● **Work instructions**: Copy out every line of the data exactly; do not include the images.

[Keypoint correspondence data]
▶

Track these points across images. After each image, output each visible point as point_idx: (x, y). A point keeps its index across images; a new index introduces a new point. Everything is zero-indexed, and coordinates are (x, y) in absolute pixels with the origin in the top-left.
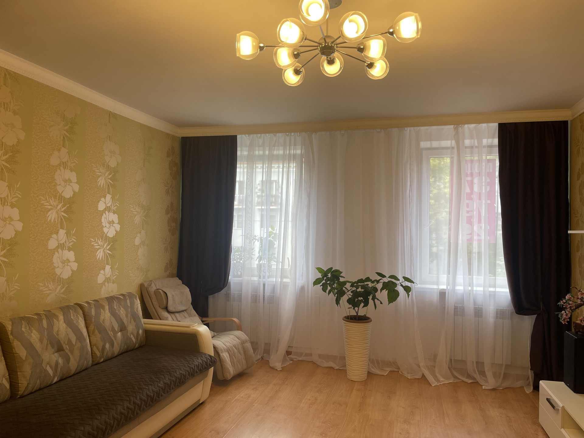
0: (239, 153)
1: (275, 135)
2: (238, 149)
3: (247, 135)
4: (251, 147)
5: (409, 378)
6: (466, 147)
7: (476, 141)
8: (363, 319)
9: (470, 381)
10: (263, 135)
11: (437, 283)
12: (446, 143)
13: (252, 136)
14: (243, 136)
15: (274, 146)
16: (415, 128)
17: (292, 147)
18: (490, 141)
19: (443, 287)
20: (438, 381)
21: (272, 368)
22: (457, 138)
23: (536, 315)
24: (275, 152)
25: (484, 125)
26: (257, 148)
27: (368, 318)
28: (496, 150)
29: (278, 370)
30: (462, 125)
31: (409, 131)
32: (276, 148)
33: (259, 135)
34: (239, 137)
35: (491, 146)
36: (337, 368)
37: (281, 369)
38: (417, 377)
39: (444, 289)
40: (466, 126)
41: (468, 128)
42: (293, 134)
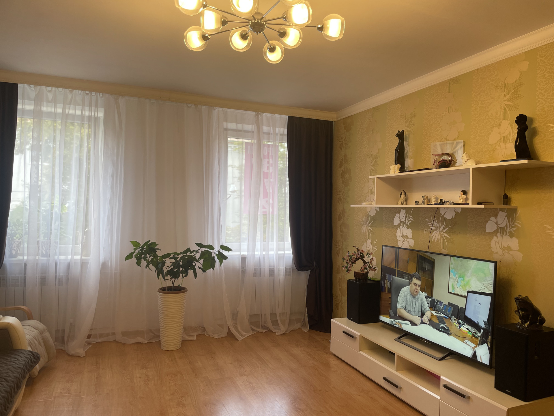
0: (19, 106)
1: (71, 92)
2: (19, 101)
3: (32, 86)
4: (38, 100)
5: (217, 338)
6: (264, 133)
7: (272, 128)
8: (179, 290)
9: (265, 331)
10: (54, 89)
11: (239, 250)
12: (248, 127)
13: (39, 87)
14: (26, 86)
15: (70, 104)
16: (224, 109)
17: (93, 108)
18: (282, 130)
19: (244, 253)
20: (242, 335)
21: (73, 356)
22: (258, 124)
23: (310, 270)
24: (72, 112)
25: (277, 116)
26: (45, 103)
27: (184, 288)
28: (286, 138)
29: (82, 356)
30: (262, 113)
31: (218, 112)
32: (72, 106)
33: (49, 88)
34: (20, 86)
35: (282, 135)
36: (146, 342)
37: (84, 355)
38: (223, 336)
39: (245, 255)
40: (264, 114)
41: (265, 116)
42: (93, 94)
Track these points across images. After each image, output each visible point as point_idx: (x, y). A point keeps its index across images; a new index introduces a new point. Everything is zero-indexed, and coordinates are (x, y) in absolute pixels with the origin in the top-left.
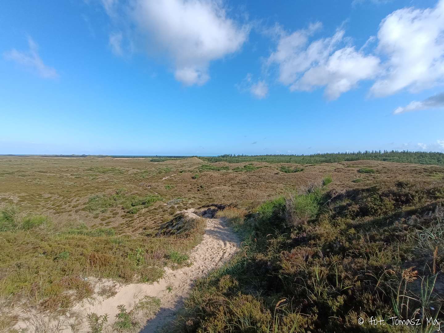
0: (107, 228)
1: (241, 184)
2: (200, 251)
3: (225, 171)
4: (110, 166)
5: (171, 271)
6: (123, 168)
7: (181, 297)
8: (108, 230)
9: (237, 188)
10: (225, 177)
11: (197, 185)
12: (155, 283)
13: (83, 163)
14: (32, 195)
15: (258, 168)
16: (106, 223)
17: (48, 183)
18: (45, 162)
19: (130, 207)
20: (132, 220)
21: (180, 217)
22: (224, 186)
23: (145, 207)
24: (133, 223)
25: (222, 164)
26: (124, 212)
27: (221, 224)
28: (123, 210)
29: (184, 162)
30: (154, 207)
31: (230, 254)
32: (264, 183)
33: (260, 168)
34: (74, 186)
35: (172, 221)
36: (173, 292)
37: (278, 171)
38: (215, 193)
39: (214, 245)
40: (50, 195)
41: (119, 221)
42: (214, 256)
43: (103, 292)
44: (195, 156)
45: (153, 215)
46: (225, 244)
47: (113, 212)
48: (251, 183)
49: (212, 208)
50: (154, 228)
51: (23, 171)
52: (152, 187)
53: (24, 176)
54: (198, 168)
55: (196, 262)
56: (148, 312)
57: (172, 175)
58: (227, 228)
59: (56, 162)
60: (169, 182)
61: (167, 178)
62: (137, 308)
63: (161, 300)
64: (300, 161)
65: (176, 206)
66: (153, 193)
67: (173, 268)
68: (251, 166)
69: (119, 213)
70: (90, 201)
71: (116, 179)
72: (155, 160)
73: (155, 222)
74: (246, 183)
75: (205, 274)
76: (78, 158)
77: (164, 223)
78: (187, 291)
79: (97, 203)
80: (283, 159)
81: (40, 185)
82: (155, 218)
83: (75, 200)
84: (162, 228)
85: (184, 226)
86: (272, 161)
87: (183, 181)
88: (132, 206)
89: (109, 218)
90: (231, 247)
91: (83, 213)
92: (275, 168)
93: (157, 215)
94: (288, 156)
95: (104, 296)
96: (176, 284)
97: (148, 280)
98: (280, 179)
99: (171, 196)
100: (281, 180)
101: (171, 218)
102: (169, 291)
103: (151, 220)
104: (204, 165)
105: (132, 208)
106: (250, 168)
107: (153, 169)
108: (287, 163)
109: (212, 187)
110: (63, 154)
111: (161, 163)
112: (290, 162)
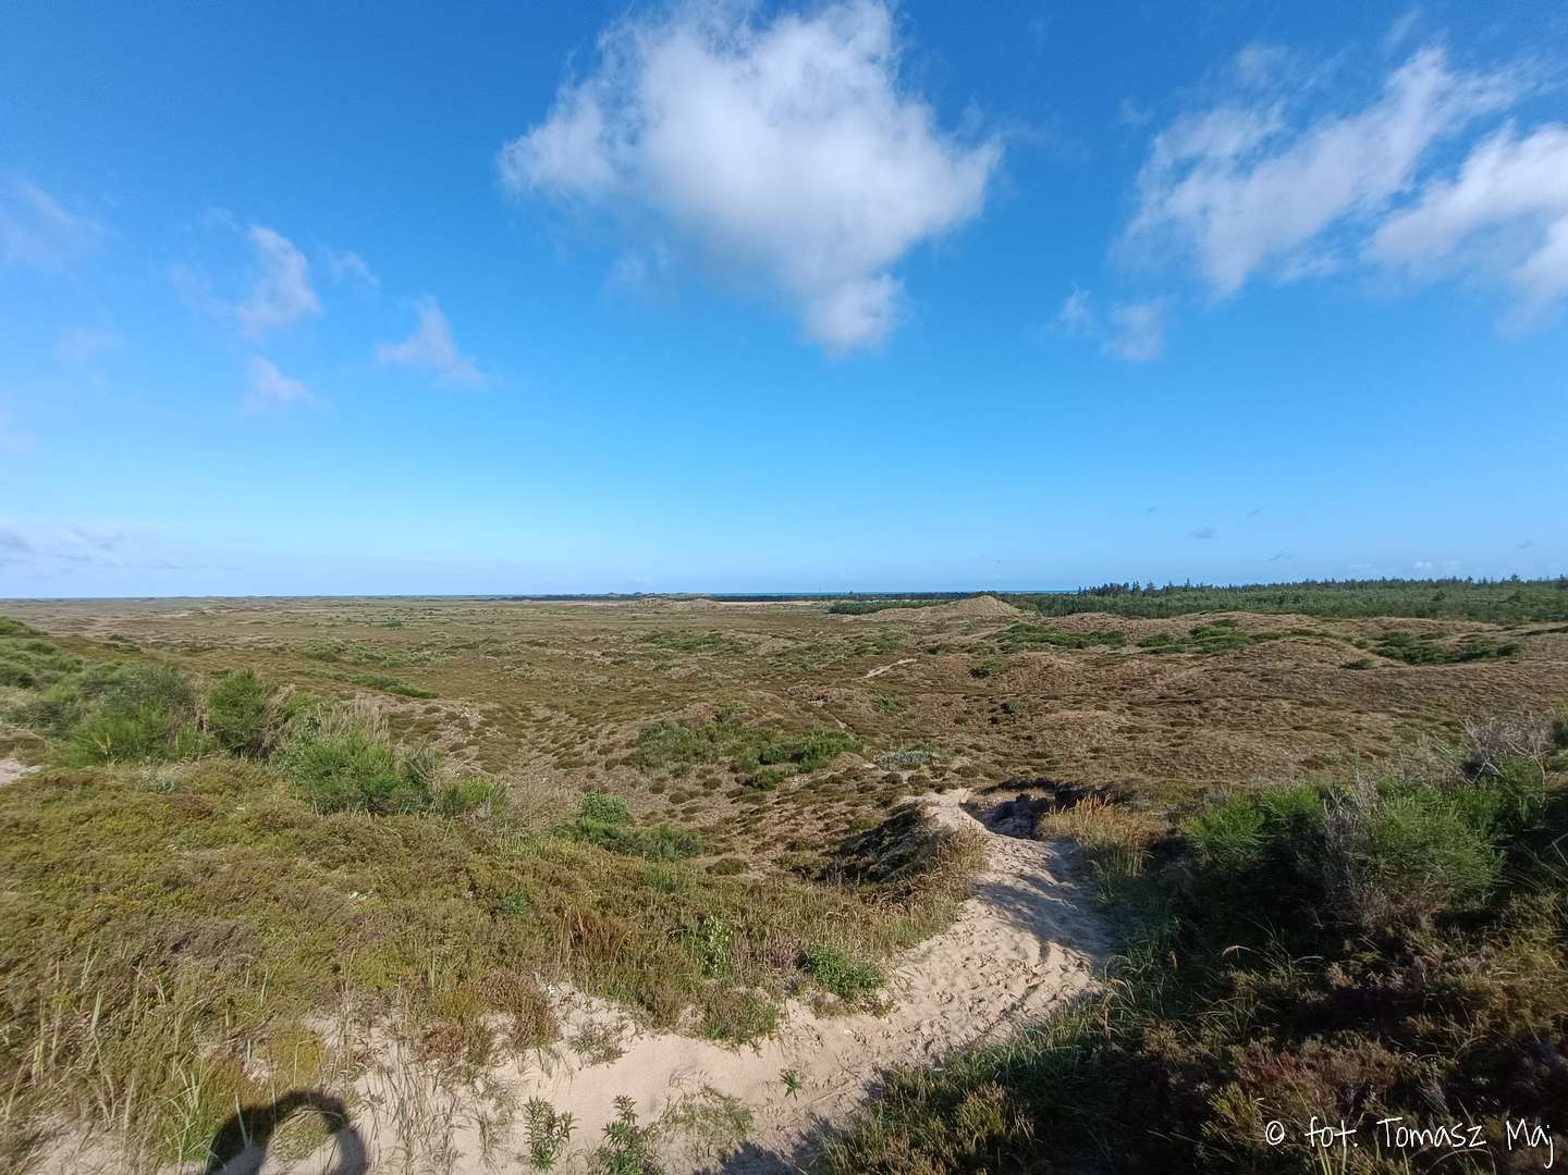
0: (687, 826)
1: (1175, 702)
2: (935, 965)
3: (1105, 648)
4: (705, 628)
5: (810, 1019)
6: (743, 635)
7: (825, 1126)
8: (685, 837)
9: (1152, 720)
10: (1104, 673)
11: (991, 701)
12: (746, 1049)
13: (634, 618)
14: (510, 709)
15: (1258, 638)
16: (683, 811)
17: (546, 676)
18: (546, 614)
19: (756, 765)
20: (758, 810)
21: (908, 820)
22: (1097, 708)
23: (800, 771)
24: (760, 820)
25: (1094, 620)
26: (737, 780)
27: (1051, 866)
28: (734, 776)
29: (947, 613)
30: (829, 774)
31: (1055, 998)
32: (1286, 705)
33: (1271, 638)
34: (608, 688)
35: (879, 831)
36: (803, 1099)
37: (1363, 654)
38: (1057, 735)
39: (997, 949)
40: (548, 713)
41: (719, 809)
42: (987, 993)
43: (585, 1042)
44: (989, 594)
45: (825, 799)
46: (1044, 952)
47: (704, 777)
48: (1222, 702)
49: (1036, 795)
50: (822, 847)
51: (496, 642)
52: (829, 700)
53: (497, 654)
54: (995, 636)
55: (912, 1002)
56: (703, 1144)
57: (901, 662)
58: (1071, 885)
59: (571, 617)
60: (886, 686)
61: (882, 670)
62: (671, 1119)
63: (756, 1116)
64: (1496, 608)
65: (905, 775)
66: (830, 723)
67: (818, 1007)
68: (1223, 629)
69: (720, 781)
70: (643, 738)
71: (721, 670)
72: (845, 607)
73: (827, 827)
74: (1198, 702)
75: (933, 1056)
76: (623, 603)
77: (856, 834)
78: (852, 1108)
79: (661, 744)
80: (1400, 597)
81: (529, 681)
82: (828, 810)
83: (605, 732)
84: (844, 852)
85: (914, 855)
86: (1336, 610)
87: (939, 683)
88: (761, 763)
89: (692, 795)
90: (1065, 970)
91: (625, 773)
92: (1349, 640)
93: (838, 801)
94: (1430, 584)
95: (586, 1055)
96: (820, 1072)
97: (723, 1035)
98: (1375, 689)
99: (893, 737)
100: (1382, 694)
101: (882, 816)
102: (789, 1091)
103: (814, 816)
104: (1022, 625)
105: (761, 769)
106: (1219, 640)
107: (838, 638)
108: (1419, 616)
109: (1048, 711)
110: (587, 593)
111: (864, 617)
112: (1433, 613)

◀

● **Solution to this exercise**:
Track these points across images. After each image, output each visible point as point_idx: (x, y). A point keeps its index across images; a new index introduces a new point. Everything is zero-indexed, and coordinates are (x, y) in absolute pixels with the origin in the top-left.
0: (239, 153)
1: (275, 135)
2: (238, 149)
3: (247, 135)
4: (251, 147)
5: (409, 378)
6: (466, 147)
7: (476, 141)
8: (363, 319)
9: (470, 381)
10: (263, 135)
11: (437, 283)
12: (446, 143)
13: (252, 136)
14: (243, 136)
15: (274, 146)
16: (415, 128)
17: (292, 147)
18: (490, 141)
19: (443, 287)
20: (438, 381)
21: (272, 368)
22: (457, 138)
23: (536, 315)
24: (275, 152)
25: (484, 125)
26: (257, 148)
27: (368, 318)
28: (496, 150)
29: (278, 370)
30: (462, 125)
31: (409, 131)
32: (276, 148)
33: (259, 135)
34: (239, 137)
35: (491, 146)
36: (337, 368)
37: (281, 369)
38: (417, 377)
39: (444, 289)
40: (466, 126)
41: (468, 128)
42: (293, 134)
0: (19, 106)
1: (71, 92)
2: (19, 101)
3: (32, 86)
4: (38, 100)
5: (217, 338)
6: (264, 133)
7: (272, 128)
8: (179, 290)
9: (265, 331)
10: (54, 89)
11: (239, 250)
12: (248, 127)
13: (39, 87)
14: (26, 86)
15: (70, 104)
16: (224, 109)
17: (93, 108)
18: (282, 130)
19: (244, 253)
20: (242, 335)
21: (73, 356)
22: (258, 124)
23: (310, 270)
24: (72, 112)
25: (277, 116)
26: (45, 103)
27: (184, 288)
28: (286, 138)
29: (82, 356)
30: (262, 113)
31: (218, 112)
32: (72, 106)
33: (49, 88)
34: (20, 86)
35: (282, 135)
36: (146, 342)
37: (84, 355)
38: (223, 336)
39: (245, 255)
40: (264, 114)
41: (265, 116)
42: (93, 94)
Track these points across images. After each image, output each visible point as point_idx: (x, y). A point keeps its index across images; a new index introduces a new point. Everything is zero-indexed, and coordinates are (x, y) in absolute pixels with the origin in the top-left.
0: (107, 228)
1: (241, 184)
2: (200, 251)
3: (225, 171)
4: (110, 166)
5: (171, 271)
6: (123, 168)
7: (181, 297)
8: (108, 230)
9: (237, 188)
10: (225, 177)
11: (197, 185)
12: (155, 283)
13: (83, 163)
14: (32, 195)
15: (258, 168)
16: (106, 223)
17: (48, 183)
18: (45, 162)
19: (130, 207)
20: (132, 220)
21: (180, 217)
22: (224, 186)
23: (145, 207)
24: (133, 223)
25: (222, 164)
26: (124, 212)
27: (221, 224)
28: (123, 210)
29: (184, 162)
30: (154, 207)
31: (230, 254)
32: (264, 183)
33: (260, 168)
34: (74, 186)
35: (172, 221)
36: (173, 292)
37: (278, 171)
38: (215, 193)
39: (214, 245)
40: (50, 195)
41: (119, 221)
42: (214, 256)
43: (103, 292)
44: (195, 156)
45: (153, 215)
46: (225, 244)
47: (113, 212)
48: (251, 183)
49: (212, 208)
50: (154, 228)
51: (23, 171)
52: (152, 187)
53: (24, 176)
54: (198, 168)
55: (196, 262)
56: (148, 312)
57: (172, 175)
58: (227, 228)
59: (56, 162)
60: (169, 182)
61: (167, 178)
62: (137, 308)
63: (161, 300)
64: (300, 161)
65: (176, 206)
66: (153, 193)
67: (173, 268)
68: (251, 166)
69: (119, 213)
70: (90, 201)
71: (116, 179)
72: (155, 160)
73: (155, 222)
74: (246, 183)
75: (205, 274)
76: (78, 158)
77: (164, 223)
78: (187, 291)
79: (97, 203)
80: (283, 159)
81: (40, 185)
82: (155, 218)
83: (75, 200)
84: (162, 228)
85: (184, 226)
86: (272, 161)
87: (183, 181)
88: (132, 206)
89: (109, 218)
90: (231, 247)
91: (83, 213)
92: (275, 168)
93: (157, 215)
94: (288, 156)
95: (104, 296)
96: (176, 284)
97: (148, 280)
98: (280, 179)
99: (171, 196)
100: (281, 180)
101: (171, 218)
102: (169, 291)
103: (151, 220)
104: (204, 165)
105: (132, 208)
106: (250, 168)
107: (153, 169)
108: (287, 163)
109: (212, 187)
110: (63, 154)
111: (161, 163)
112: (290, 162)
0: (687, 826)
1: (1175, 702)
2: (935, 965)
3: (1105, 648)
4: (705, 628)
5: (810, 1019)
6: (743, 635)
7: (825, 1126)
8: (685, 837)
9: (1152, 720)
10: (1104, 673)
11: (991, 701)
12: (746, 1049)
13: (634, 618)
14: (510, 709)
15: (1258, 638)
16: (683, 811)
17: (546, 676)
18: (546, 614)
19: (756, 765)
20: (758, 810)
21: (908, 820)
22: (1097, 708)
23: (800, 771)
24: (760, 820)
25: (1094, 620)
26: (737, 780)
27: (1051, 866)
28: (734, 776)
29: (947, 613)
30: (829, 774)
31: (1055, 998)
32: (1286, 705)
33: (1271, 638)
34: (608, 688)
35: (879, 831)
36: (803, 1099)
37: (1363, 654)
38: (1057, 735)
39: (997, 949)
40: (548, 713)
41: (719, 809)
42: (987, 993)
43: (585, 1042)
44: (989, 594)
45: (825, 799)
46: (1044, 952)
47: (704, 777)
48: (1222, 702)
49: (1036, 795)
50: (822, 847)
51: (496, 642)
52: (829, 700)
53: (497, 654)
54: (995, 636)
55: (912, 1002)
56: (703, 1144)
57: (901, 662)
58: (1071, 885)
59: (571, 617)
60: (886, 686)
61: (882, 670)
62: (671, 1119)
63: (756, 1116)
64: (1496, 608)
65: (905, 775)
66: (830, 723)
67: (818, 1007)
68: (1223, 629)
69: (720, 781)
70: (643, 738)
71: (721, 670)
72: (845, 607)
73: (827, 827)
74: (1198, 702)
75: (933, 1056)
76: (623, 603)
77: (856, 834)
78: (852, 1108)
79: (661, 744)
80: (1400, 597)
81: (529, 681)
82: (828, 810)
83: (605, 732)
84: (844, 852)
85: (914, 855)
86: (1336, 610)
87: (939, 683)
88: (761, 763)
89: (692, 795)
90: (1065, 970)
91: (625, 773)
92: (1349, 640)
93: (838, 801)
94: (1430, 584)
95: (586, 1055)
96: (820, 1072)
97: (723, 1035)
98: (1375, 689)
99: (893, 737)
100: (1382, 694)
101: (882, 816)
102: (789, 1091)
103: (814, 816)
104: (1022, 625)
105: (761, 769)
106: (1219, 640)
107: (838, 638)
108: (1419, 616)
109: (1048, 711)
110: (587, 593)
111: (864, 617)
112: (1433, 613)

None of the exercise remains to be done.